### YOUR ASSIGNMENT
Using the records below, copy every line that holds the string "SEPTEMBER".
[[ SUPPLIED MATERIAL, beginning ]]
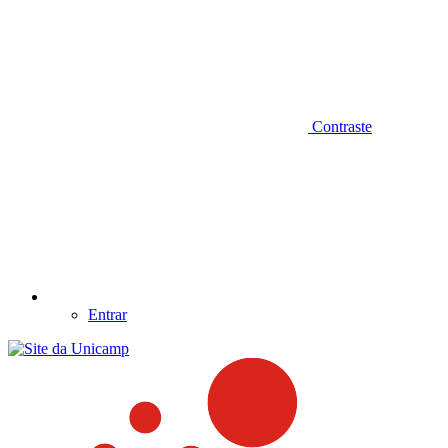
Contraste
Entrar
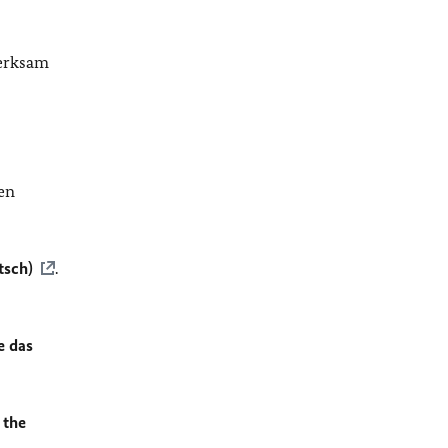
merksam
en
tsch)
.
e das
 the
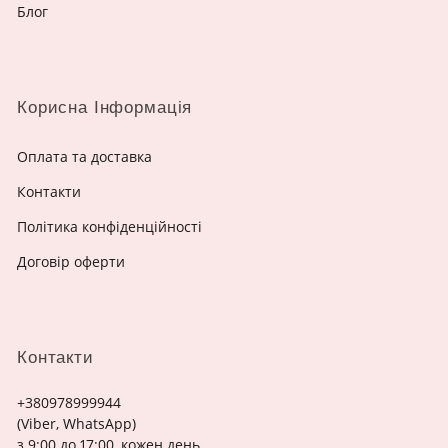
Блог
Корисна Інформація
Оплата та доставка
Контакти
Політика конфіденційності
Договір оферти
Контакти
+380978999944
(Viber, WhatsApp)
з 9:00 до 17:00, кожен день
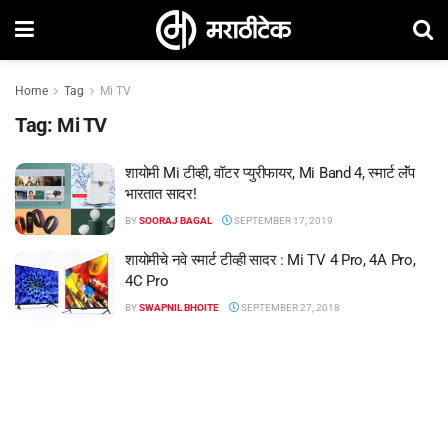
Home
Tag
Mi TV
Tag:
Mi TV
शायोमी Mi टीव्ही, वॉटर प्युरीफायर, Mi Band 4, स्मार्ट लॅंप
भारतात सादर!
BY
SOORAJ BAGAL
SEPTEMBER 17, 2019
शायोमीचे नवे स्मार्ट टीव्ही सादर : Mi TV 4 Pro, 4A Pro,
4C Pro
BY
SWAPNIL BHOITE
SEPTEMBER 27, 2018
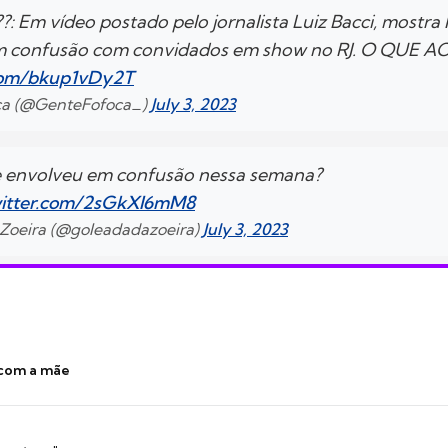
 Em vídeo postado pelo jornalista Luiz Bacci, mostr
m confusão com convidados em show no RJ. O QUE 
.com/bkup1vDy2T
ca (@GenteFofoca_)
July 3, 2023
e envolveu em confusão nessa semana?
witter.com/2sGkXI6mM8
 Zoeira (@goleadadazoeira)
July 3, 2023
 com a mãe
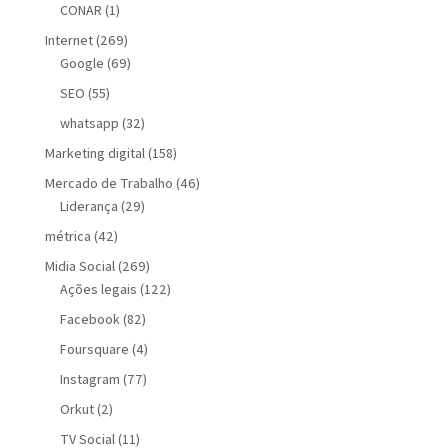
CONAR
(1)
Internet
(269)
Google
(69)
SEO
(55)
whatsapp
(32)
Marketing digital
(158)
Mercado de Trabalho
(46)
Liderança
(29)
métrica
(42)
Midia Social
(269)
Ações legais
(122)
Facebook
(82)
Foursquare
(4)
Instagram
(77)
Orkut
(2)
TV Social
(11)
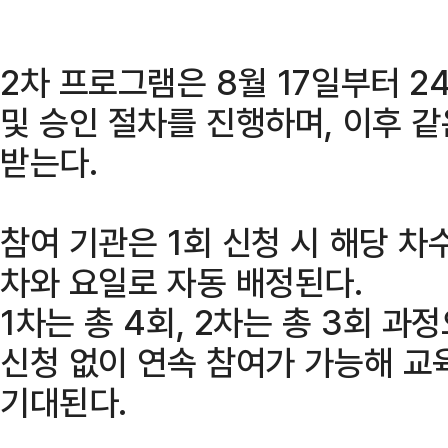
2차 프로그램은 8월 17일부터 2
및 승인 절차를 진행하며, 이후 같
받는다.
참여 기관은 1회 신청 시 해당 차
차와 요일로 자동 배정된다.
1차는 총 4회, 2차는 총 3회 과
신청 없이 연속 참여가 가능해 교
기대된다.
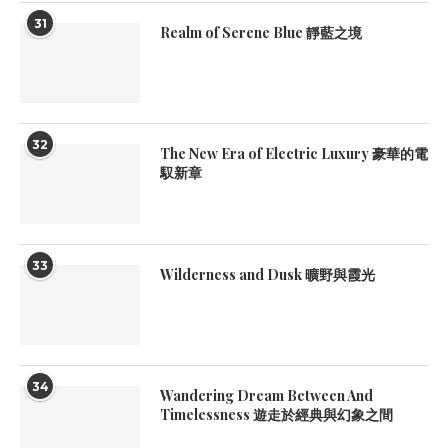
31
Realm of Serene Blue 靜藍之境
32
The New Era of Electric Luxury 豪華的電
馭新章
33
Wilderness and Dusk 曠野與霞光
34
Wandering Dream Between And
Timelessness 遊走於經典與幻象之間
[[ SUPPLIED MATERIAL, end ]]
### TASK OUTPUT
SEPTEMBER 17, 2019
SEPTEMBER 27, 2018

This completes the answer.